In my case, repressed feelings of doubt and anxiety and emotional pain manifested as gastrointestinal warfare (don’t worry, I have a TMI draft on this subject in the wings, poop emojis galore). And, so I’d like to believe, my body—or the universe, if that sits better with you—intervened, blocking my eggs in protest.
(I realize that PCOS is a more scientifically sound reason for my pregnancy drought. But still: isn’t it just too convenient?)
I left my partner last year, my partner of more than two years with whom I had spent the bulk of that time in “trying” phase. Before I could leave, and make a move that seemed so obvious to my practical brain — the side that weighs pros and cons, the side that protects my physical and emotional well-being—I needed to let go of this one little thing: the obsessive pursuit of motherhood.
It was a force that made me stay in a toxic relationship too long. It was a desire that trumped my own need to be safe and healthy. Motherhood became more important to me than, well, me. Is that the message I wanted to send to my would-be daughter/future Prime Minister? It wasn’t.
I am single again, almost 9 months in, “it’s complicated” period notwithstanding. I’m pretty happy with it, actually.
OK, so I’m in an infinite loop of installing Tinder, then deleting it “forever”, then installing it again. There are the occasional bouts of loneliness and the impending dying-alone-with-cats dread, but putting those feelings to rest relies on letting go. And if this was a death, I’d be in the acceptance phase of grief now.
Before I’ve fully nestled into blissful spinsterdom, though, filling a baby-sized hole with an 10-year-old terrier, I have one unfinished piece of business:
*ahem* Goodbye for now, uterus.
You, my reproductive system, have sadly passed at the age of 37. You have shed roughly 300 uterine linings, 300 biological disappointments. In the past two years, I gave you over to science and a parade of faceless white coats poking, prodding, penetrating, stabbing, and drugging you into submission. And I am sorry. You fought a good fight. You will be missed.
*plays slideshow of empty ultrasounds*
So, how did I get here?
Simple: I put faith in my capacity for love. I fall in love really, really easily. Like stupid easy. On a second date, maybe even a first. I’ve instantly loved strangers’ dogs, my friends’ children, animals at a petting zoo, a photo of a baby, a really excellent bottle of hot sauce (marry me, habanero). I’ve done it easily, many times.

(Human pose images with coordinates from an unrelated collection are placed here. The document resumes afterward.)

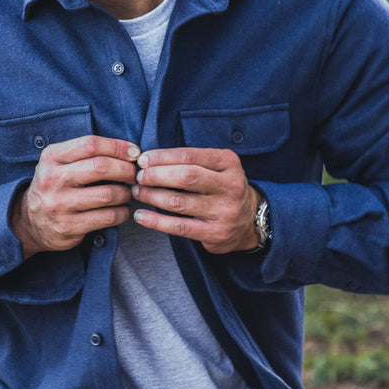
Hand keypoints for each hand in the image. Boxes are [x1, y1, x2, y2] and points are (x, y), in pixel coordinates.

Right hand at [11, 135, 139, 256]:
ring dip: (126, 193)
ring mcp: (60, 204)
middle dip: (126, 170)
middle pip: (100, 167)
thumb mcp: (59, 163)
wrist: (29, 222)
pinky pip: (107, 217)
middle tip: (134, 175)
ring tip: (127, 193)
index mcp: (51, 157)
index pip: (90, 144)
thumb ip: (86, 154)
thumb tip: (130, 152)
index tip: (134, 153)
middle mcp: (53, 179)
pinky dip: (122, 213)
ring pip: (108, 194)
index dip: (118, 147)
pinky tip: (121, 210)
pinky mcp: (69, 226)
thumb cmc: (55, 186)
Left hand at [131, 147, 260, 253]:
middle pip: (186, 177)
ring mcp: (224, 211)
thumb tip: (148, 160)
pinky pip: (179, 227)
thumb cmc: (223, 188)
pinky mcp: (216, 233)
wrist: (250, 221)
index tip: (143, 160)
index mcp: (229, 162)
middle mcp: (230, 186)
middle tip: (138, 177)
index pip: (190, 155)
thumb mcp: (217, 167)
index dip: (162, 157)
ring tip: (137, 192)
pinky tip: (141, 216)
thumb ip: (191, 161)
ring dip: (152, 196)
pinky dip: (156, 221)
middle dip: (156, 176)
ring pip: (179, 202)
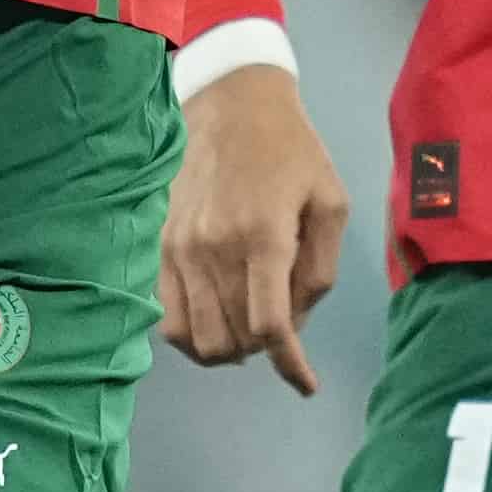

I’ve had a conscious shift in thinking, and I’m the proud owner of a new less defined vision for my future as a mother: I don’t need to be biologically tied to a child to be capable of loving it. I don’t need to physically push a human out of my vagina.
Though for some masochistic/primal reason I wanted that version badly, I know now that I don’t need it. There are so many other versions of motherhood that don’t involve annihiliating my body, or reliving fertility hell. And those versions don’t have expiry dates. Or blood.
(Aside: I am not diminishing the struggle that is the adoption process, or any other “alternative” means of procuring a baby. It’s hard. All of it is hard. It has to be, because parenthood is really fucking hard, and you need a primer.)
Maybe it’s too soon. Maybe I’m delivering this eulogy at the side of a hospital bed. Maybe my uterus will rally, grab my hand and squeeze, see the light and turn back, and go on to have another few good years. Maybe we will all be pleasantly surprised.
But maybes are getting in my way. Maybes lead to poor life choices.
(I would like to flex my writer muscle right now and somehow circle back to that nautical metaphor, tie it up real nice, but can we not?)
To my many hypothetical suitors, to those who passed the squeamish test and made it to the end of this post: we can just date, OK? And I will take The Pill religiously and we can see where it goes.
To my fellow single women of advancing age: Tinder/the world brands us as baby-fevered. Sorry. It might be harder for us out there, but don’t let the struggle make you settle. Put you first, not your fertility.
And, girl, don’t try to make a baby with a dickhead—a turkey baster makes a much better father.